Today, Free Speech For People is submitting an amicus (friend of the court) brief to the Supreme Court in the Conestoga Wood Specialties v. Sebelius court case. Click here to read the brief in full.
In this case a kitchen cabinet manufacturer, Conestoga Wood Specialties, is claiming that it has a constitutional right to disregard a legal requirement to provide its female employees with health insurance coverage for contraception, coverage to which they are entitled under the new federal Affordable Care Act. The company’s theory? It goes against the corporation’s religion.

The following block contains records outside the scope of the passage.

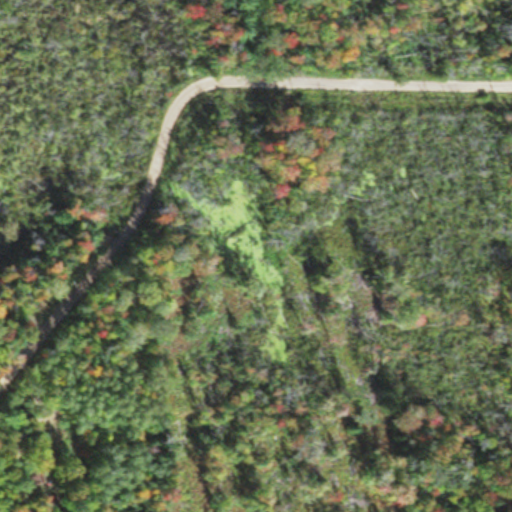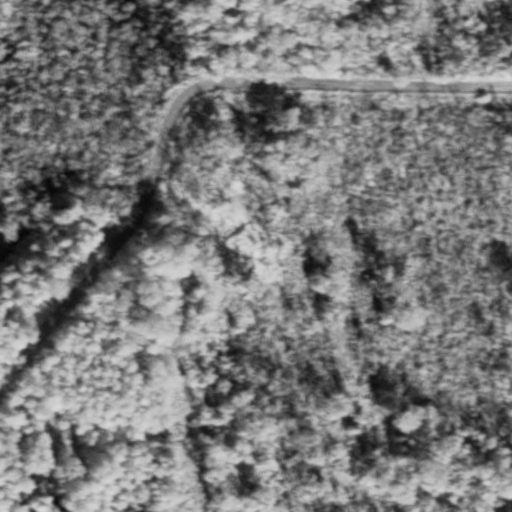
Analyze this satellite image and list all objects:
road: (193, 91)
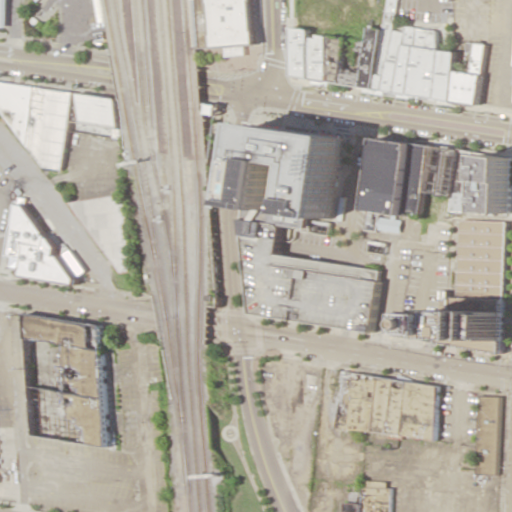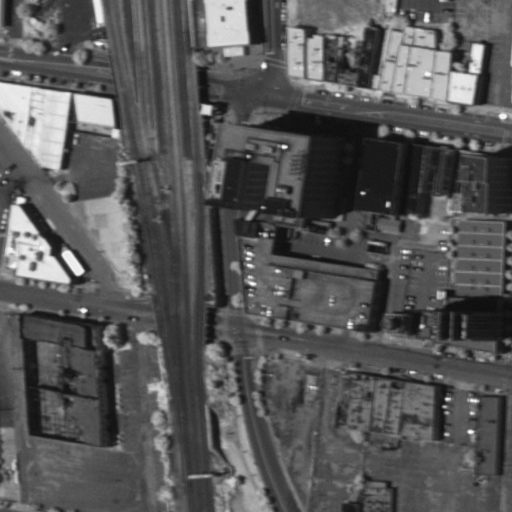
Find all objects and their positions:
road: (128, 2)
building: (5, 13)
building: (232, 22)
road: (16, 25)
road: (67, 35)
road: (271, 44)
railway: (199, 46)
road: (7, 49)
road: (65, 57)
road: (8, 62)
building: (390, 62)
road: (66, 72)
road: (230, 81)
traffic signals: (258, 85)
road: (252, 92)
road: (225, 96)
traffic signals: (247, 99)
railway: (155, 100)
road: (385, 105)
building: (58, 118)
road: (379, 118)
railway: (137, 147)
railway: (146, 147)
railway: (175, 148)
railway: (156, 149)
railway: (184, 149)
railway: (201, 150)
road: (169, 153)
road: (194, 157)
building: (287, 171)
building: (436, 180)
road: (230, 214)
building: (113, 228)
building: (302, 229)
building: (39, 250)
parking garage: (306, 284)
building: (306, 284)
building: (479, 287)
road: (0, 291)
railway: (181, 306)
railway: (182, 306)
railway: (168, 307)
railway: (169, 307)
road: (122, 311)
railway: (192, 319)
railway: (203, 322)
railway: (182, 327)
railway: (172, 328)
traffic signals: (243, 331)
railway: (174, 343)
railway: (183, 352)
road: (377, 352)
railway: (194, 362)
railway: (204, 372)
railway: (179, 377)
building: (71, 379)
railway: (185, 388)
road: (18, 401)
railway: (196, 404)
building: (390, 405)
road: (140, 407)
railway: (205, 408)
road: (253, 424)
railway: (207, 428)
building: (490, 435)
railway: (188, 444)
railway: (190, 447)
railway: (200, 468)
railway: (210, 476)
road: (90, 492)
building: (374, 497)
railway: (194, 498)
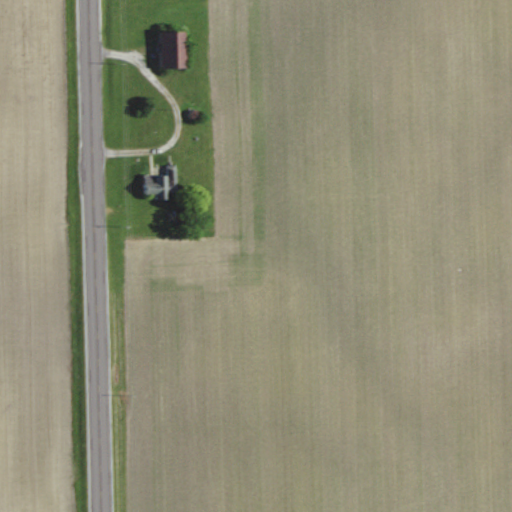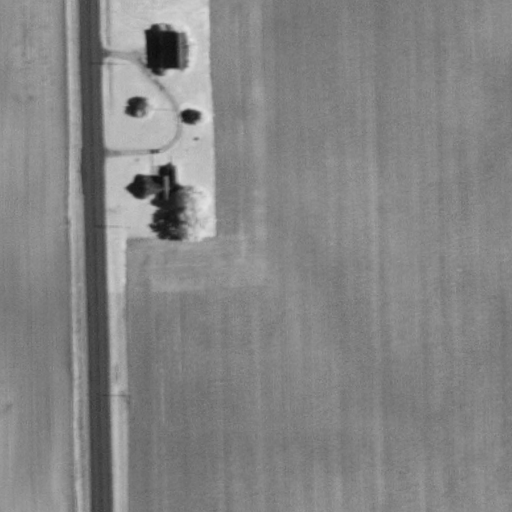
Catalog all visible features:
building: (173, 48)
building: (159, 178)
road: (93, 256)
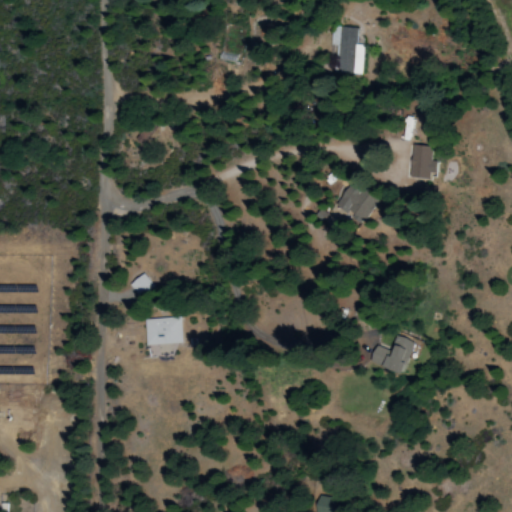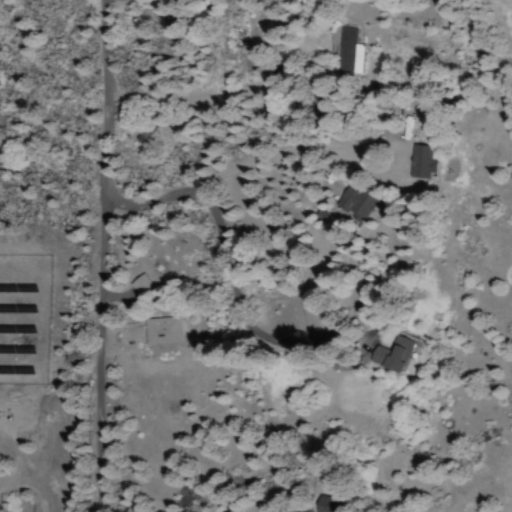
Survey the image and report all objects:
road: (498, 30)
building: (346, 51)
building: (420, 163)
building: (354, 204)
road: (199, 245)
road: (104, 256)
building: (139, 286)
building: (161, 332)
building: (391, 356)
building: (324, 504)
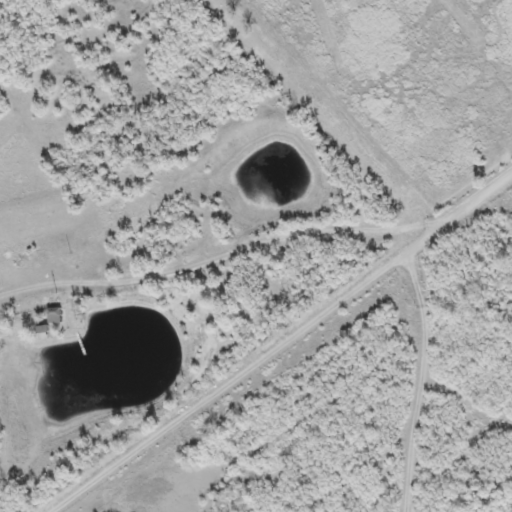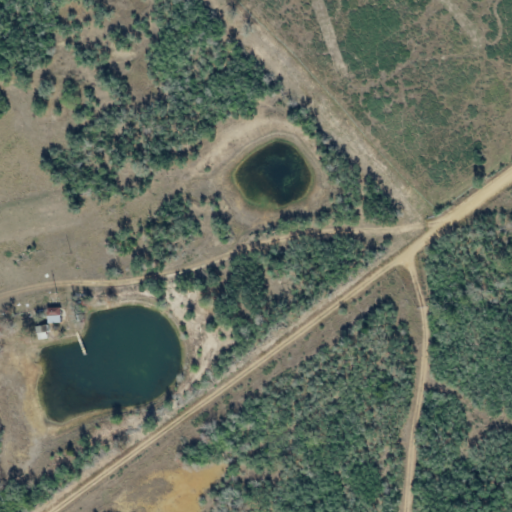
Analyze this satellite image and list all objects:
road: (337, 133)
road: (280, 343)
road: (404, 381)
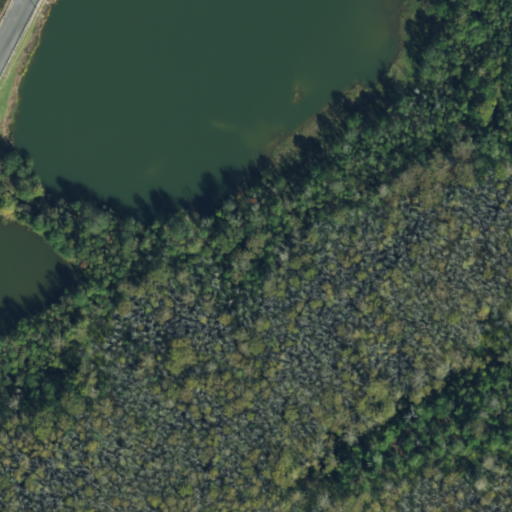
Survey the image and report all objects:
road: (22, 38)
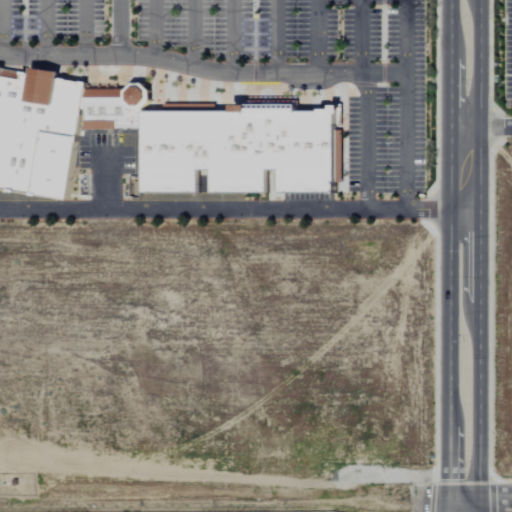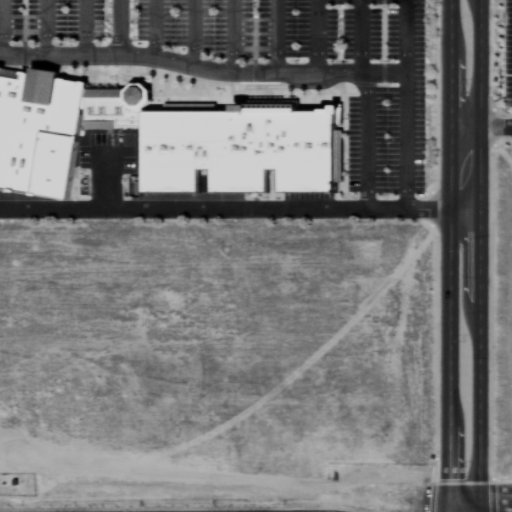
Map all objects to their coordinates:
road: (24, 7)
road: (254, 9)
road: (2, 28)
road: (46, 28)
road: (84, 28)
road: (120, 28)
road: (154, 29)
road: (193, 34)
road: (233, 36)
road: (277, 37)
road: (317, 37)
road: (360, 37)
road: (406, 37)
road: (24, 41)
road: (254, 51)
parking lot: (507, 52)
road: (59, 56)
road: (383, 58)
road: (309, 74)
road: (221, 84)
road: (348, 87)
road: (265, 93)
road: (436, 97)
parking lot: (210, 100)
road: (406, 121)
road: (487, 126)
building: (56, 127)
building: (164, 139)
road: (499, 142)
building: (244, 150)
road: (105, 151)
road: (215, 209)
road: (446, 209)
road: (431, 210)
road: (489, 250)
road: (461, 253)
road: (435, 355)
road: (466, 483)
road: (498, 497)
road: (436, 498)
road: (486, 508)
road: (460, 510)
road: (462, 510)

Our brief argues that the First Amendment right to the free exercise of religion is for real, live people—not corporations. We’re proud to be joined on this brief by two co-signers: Auburn Theological Seminary, an institute committed to building the multifaith movement for justice, and Hollender Sustainable Brands, the manufacturer of Sustain, the first sustainable, fair trade condom in the U.S. As Jeffrey Hollender, the founder and CEO of Hollender Sustainable Brands and founder of the Seventh Generation company, said so well in our announcement of this filing today:
“We all know that individuals, including business owners, enjoy the First Amendment right to the free exercise of religion. But as any business leader will tell you, corporations are not individuals – they are purely economic, state-created entities and they do not practice religion.”
On March 25th, the Supreme Court will hear argument in this case, Conestoga Wood Specialties v. Sebelius, and its companion case, Sebelius v. Hobby Lobby, brought by the Hobby Lobby craft store chain. This isn’t just about whether corporations can disregard the insurance coverage requirements of this new federal law. The broader question is whether corporations will now try to extend the Supreme Court’s Citizens United ruling to challenge other local, state, and federal laws, and threaten even further the basic promise of our Republic: government of, by, and for the people.